Ujawniono wydatki na samoloty Grodzkiego. Jest odpowiedź Marszałka

Interia ujawniła, że oficjalne podróże lotnicze marszałka Grodzkiego były warte ponad ćwierć miliona złotych. Szybko pojawiła się odpowiedź samego zainteresowanego.
Marszałek Tomasz Grodzki
Marszałek Tomasz Grodzki / PAP/Leszek Szymański

Mateusz Maranowski z TVP Info zadał marszałkowi następujące pytanie: Na ile to realna potrzeba państwa, a na ile senacka turystyka?

- W żadnym razie nie była to turystyka - odparł Tomasz Grodzki.

Najdroższą z podróży okazała się ta do Miami za 113 289,24 zł, a także do Japonii za 74,5 tys. zł w lutym 2020 r.

Kolejna z wypraw, tym razem do Wiednia kosztowała marszałka 10 031 zł i obejmowała "udział marszałka senatu w uroczystych obchodach Odsieczy Wiedeńskiej oraz rocznicy wizyty Ojca Św. Jana Pawła II".

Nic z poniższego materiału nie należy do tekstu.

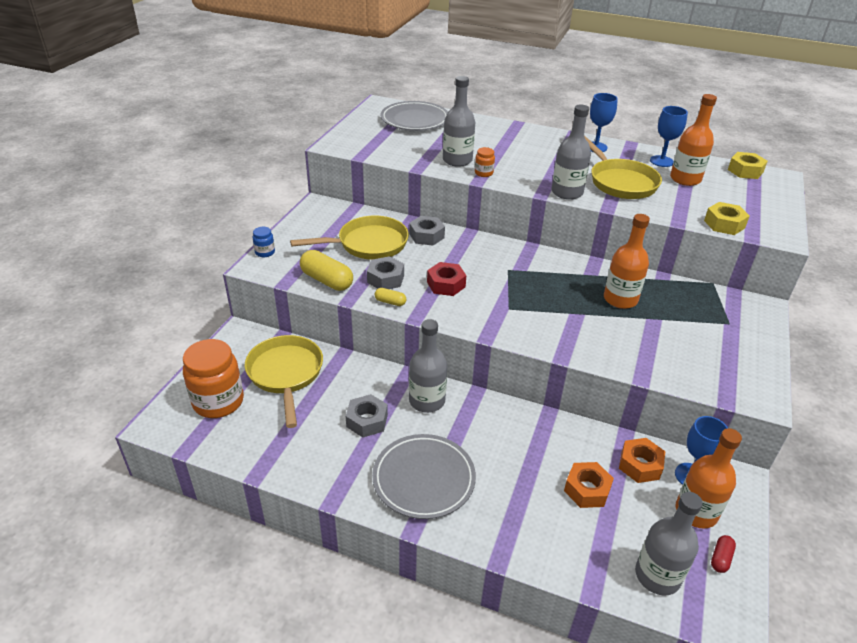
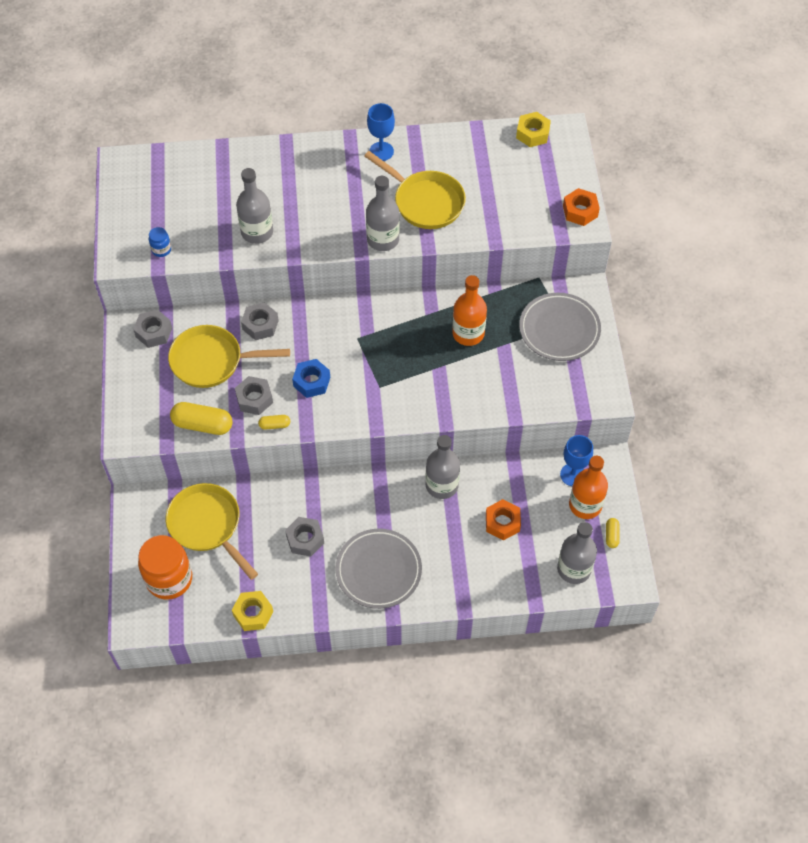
camera: 25 degrees left, 20 degrees up
(265, 252) = (121, 415): blue jar -> blue jar (161, 249)
(335, 214) = (154, 332): none -> grey nut
(368, 244) = (212, 361): yellow pan -> yellow pan turned 135 degrees counterclockwise
(414, 120) = (176, 178): grey plate -> grey plate (559, 329)
(427, 401) = (343, 497): grey bottle -> grey bottle (442, 485)
(446, 284) = (311, 382): red nut -> blue nut
(483, 173) = (293, 242): orange jar -> none
(640, 465) = (533, 482): orange nut -> orange nut (580, 211)
(661, 161) = (452, 150): blue goblet -> none
(685, 179) = (482, 171): orange bottle -> none
(721, 558) = (611, 535): red capsule -> yellow capsule
(724, 224) = (534, 228): yellow nut -> yellow nut (253, 613)

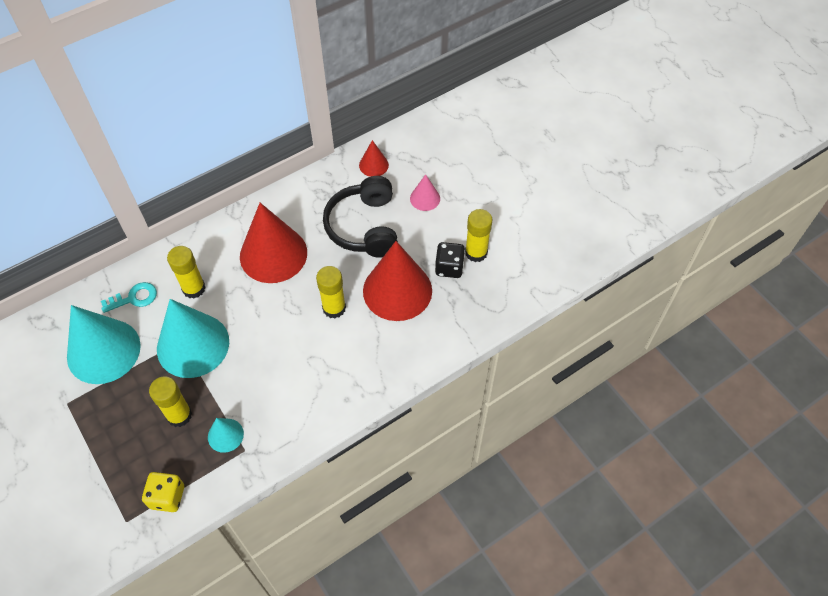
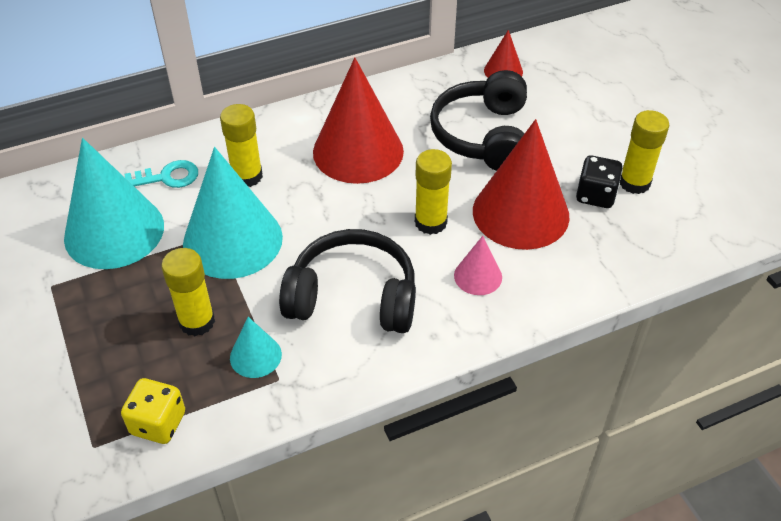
camera: 10 degrees right, 10 degrees down
(287, 378) = (353, 297): none -> black headphones
(425, 198) = (568, 114): pink cone -> pink cone (478, 276)

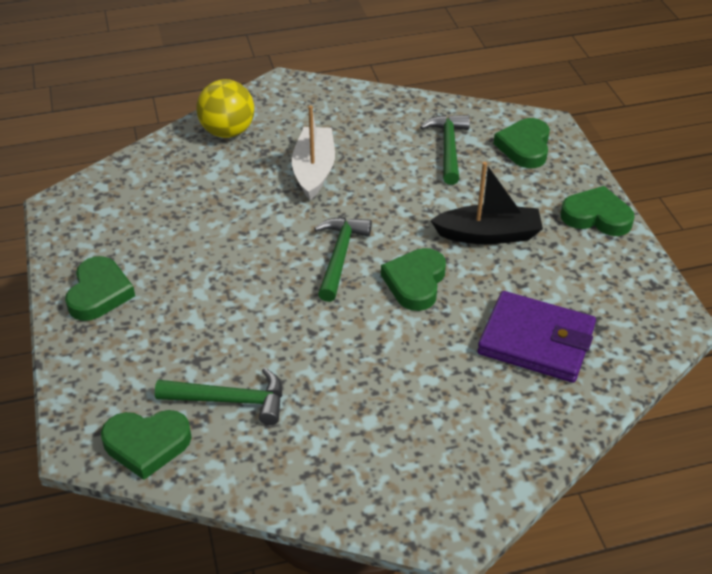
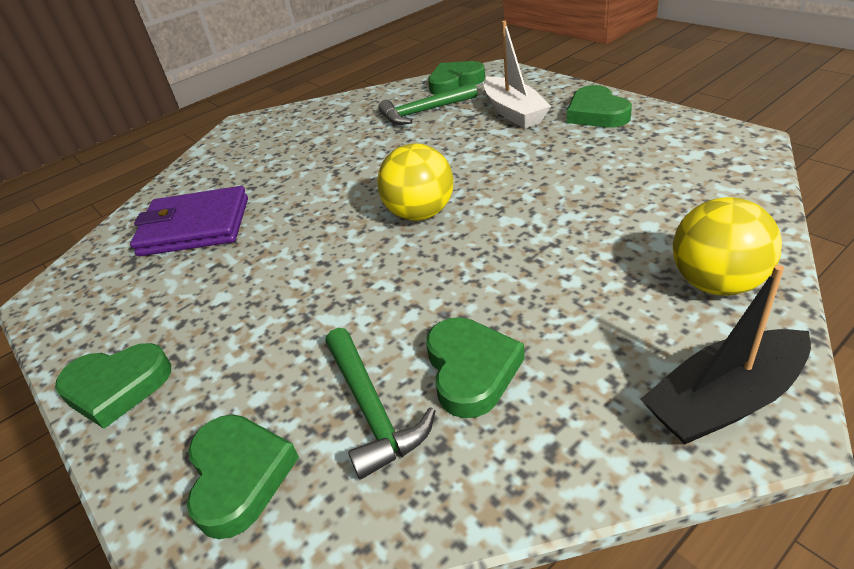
camera: 160 degrees right, 5 degrees down
(314, 170) = (537, 284): white boat -> white boat (513, 112)
(339, 256) = (420, 213): green hammer -> yellow ball
(415, 282) = (329, 224): green heart -> green heart (471, 370)
(488, 235) = (265, 300): black boat -> black boat (724, 400)

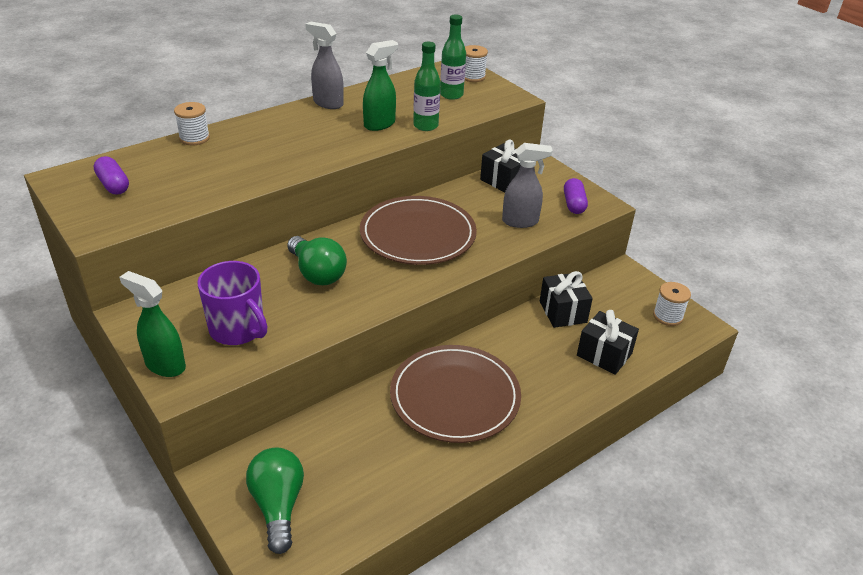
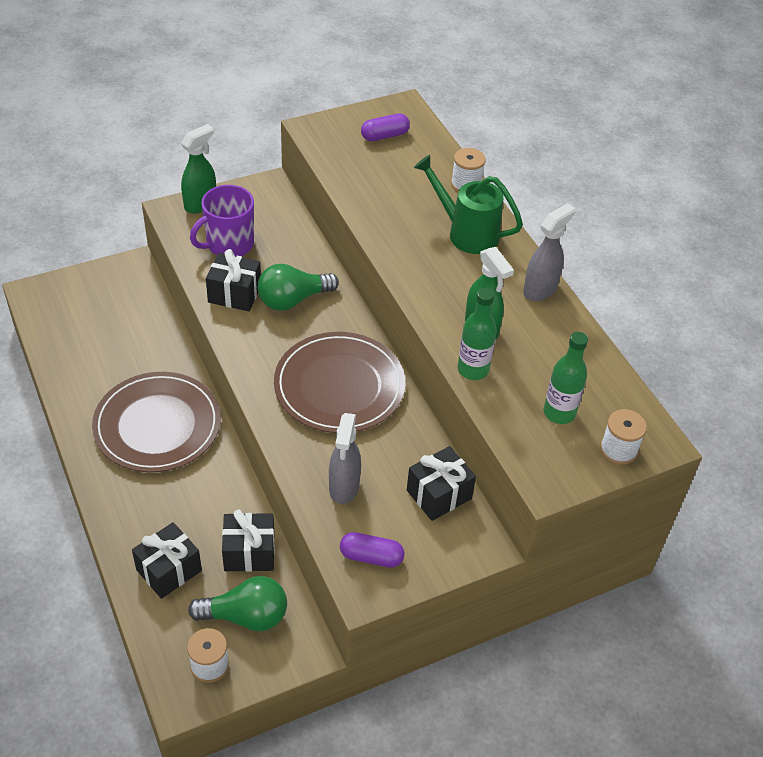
camera: 100 degrees right, 10 degrees up
(264, 135) = (467, 233): none -> green watering can
(278, 506) = (90, 297): green light bulb -> green light bulb (246, 616)
(317, 312) = (234, 294): none -> black gift

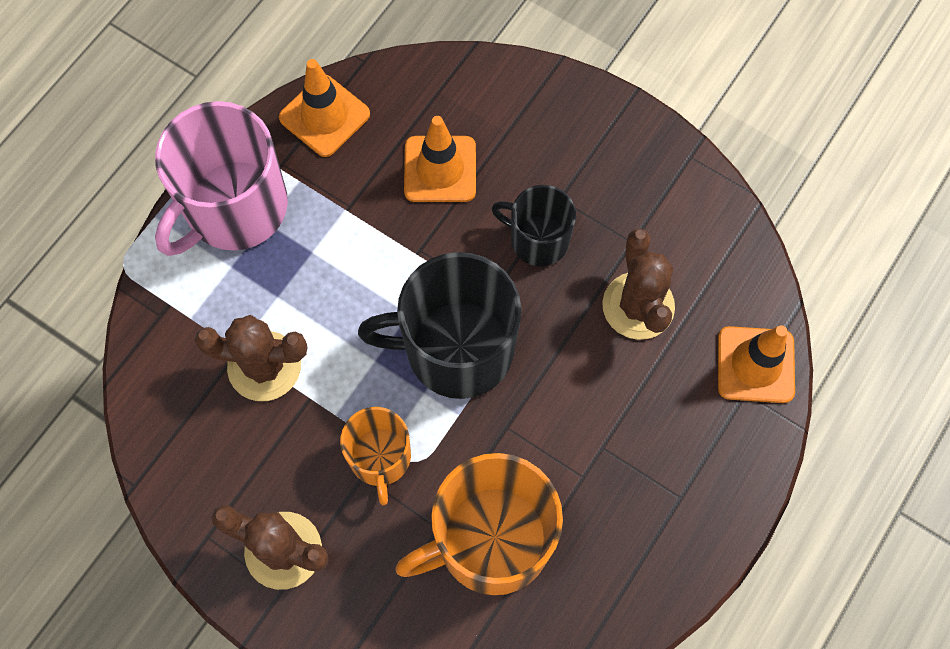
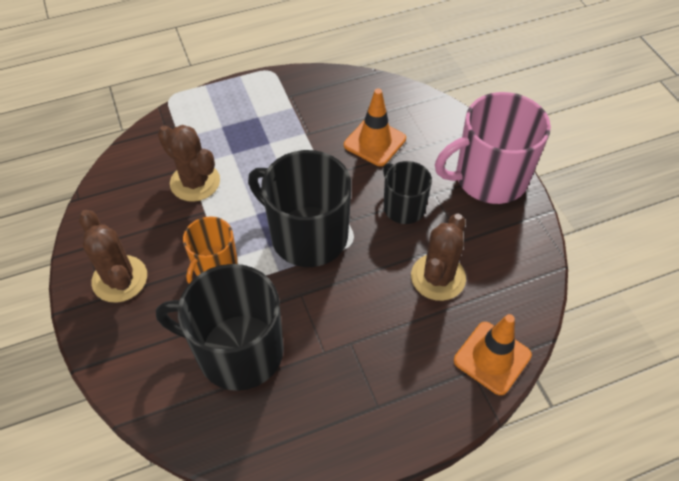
camera: 35 degrees right, 15 degrees down
(234, 208) = (248, 102): pink mug -> pink mug (489, 178)
(324, 116) = (332, 85): orange traffic cone -> none
(491, 540) = (238, 351): orange mug -> black mug

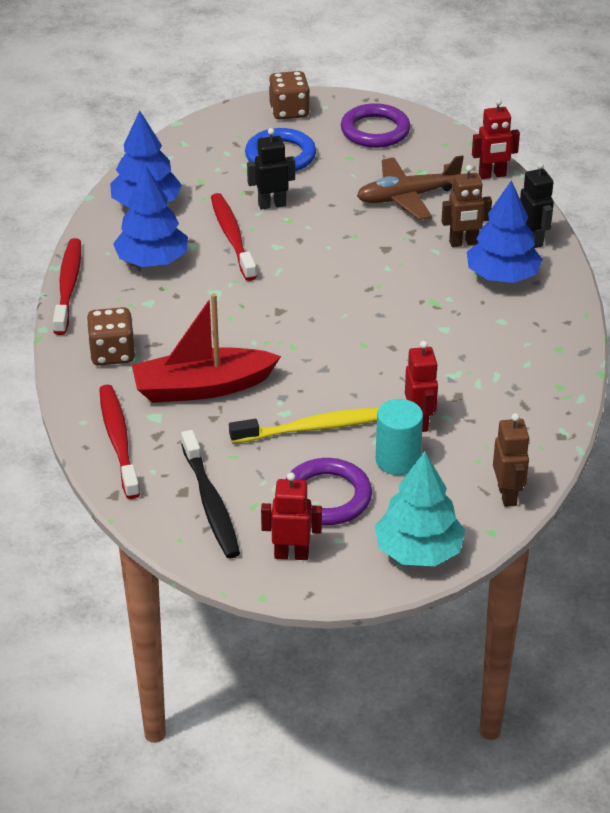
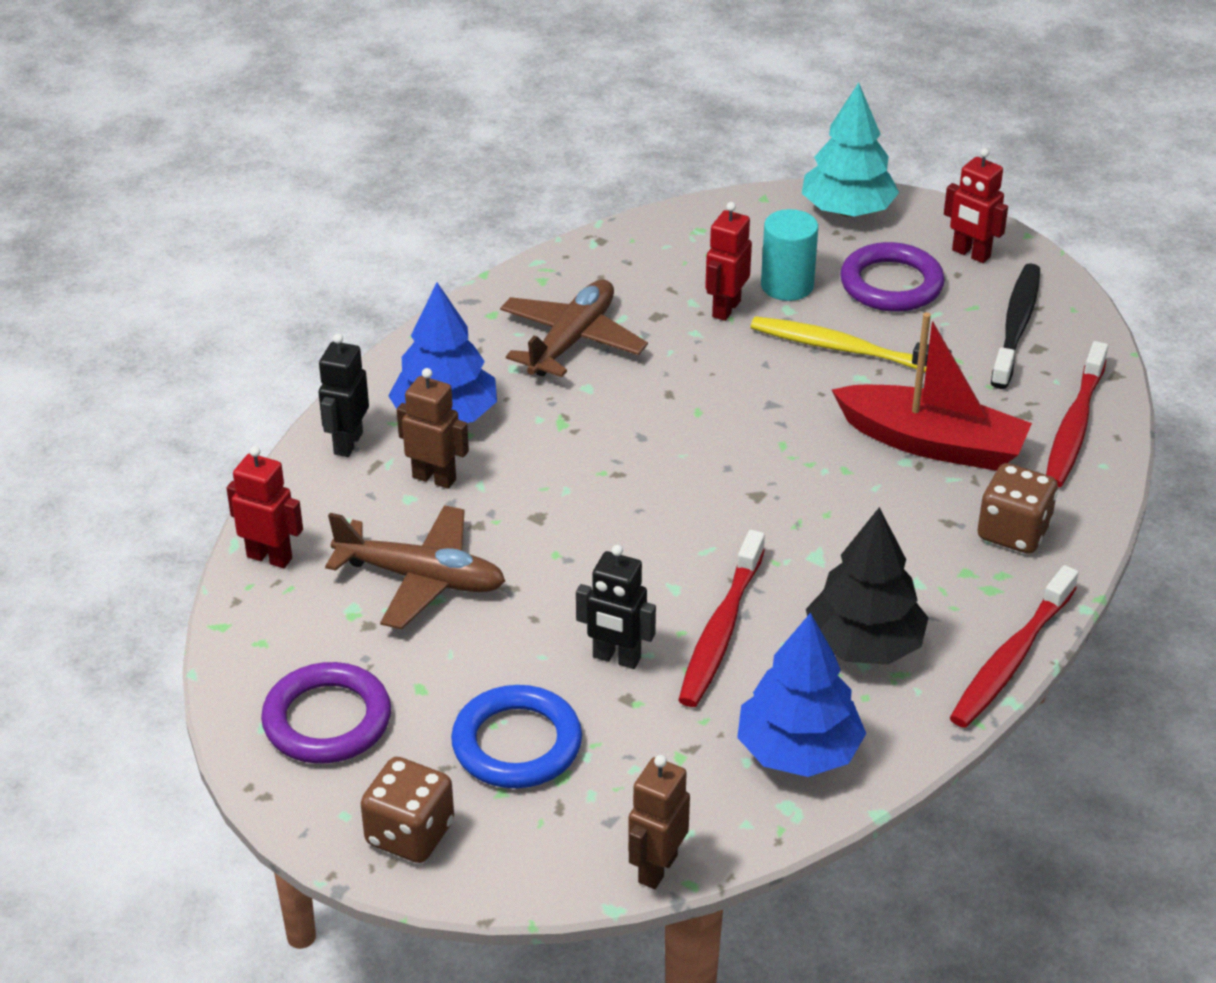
camera: 145 degrees left, 0 degrees up
(152, 261) = (864, 645): blue tree -> black tree
(489, 353) = (572, 340): none -> brown plane
(507, 495) = (714, 217): brown robot -> brown robot (657, 868)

- W Wiedniu byliśmy upamiętnić okrągłą rocznicę odsieczy wiedeńskiej. Tradycyjnie przedstawiciele Senatu tam jeżdżą. Była to zresztą wizyta na dość wysokim szczeblu, bo w Austrii toczyła się kampania wyborcza. Również w jej trakcie załatwialiśmy istotne rzeczy dotyczące obozu w Mauthausen-Gusen, gdzie zginęło wielu Polaków i ciągle toczy się spór odnośnie niektórych działek, nieruchomości - wyjaśniał Grodzki.

Polityk PO przyznał, że podróż do Japonii nie była tania, jednak senatorowie mają obowiązki na całym świecie, które muszą wypełniać. Dodał, że szczegóły podróży ustalał Stanisław Karczewski z PiS.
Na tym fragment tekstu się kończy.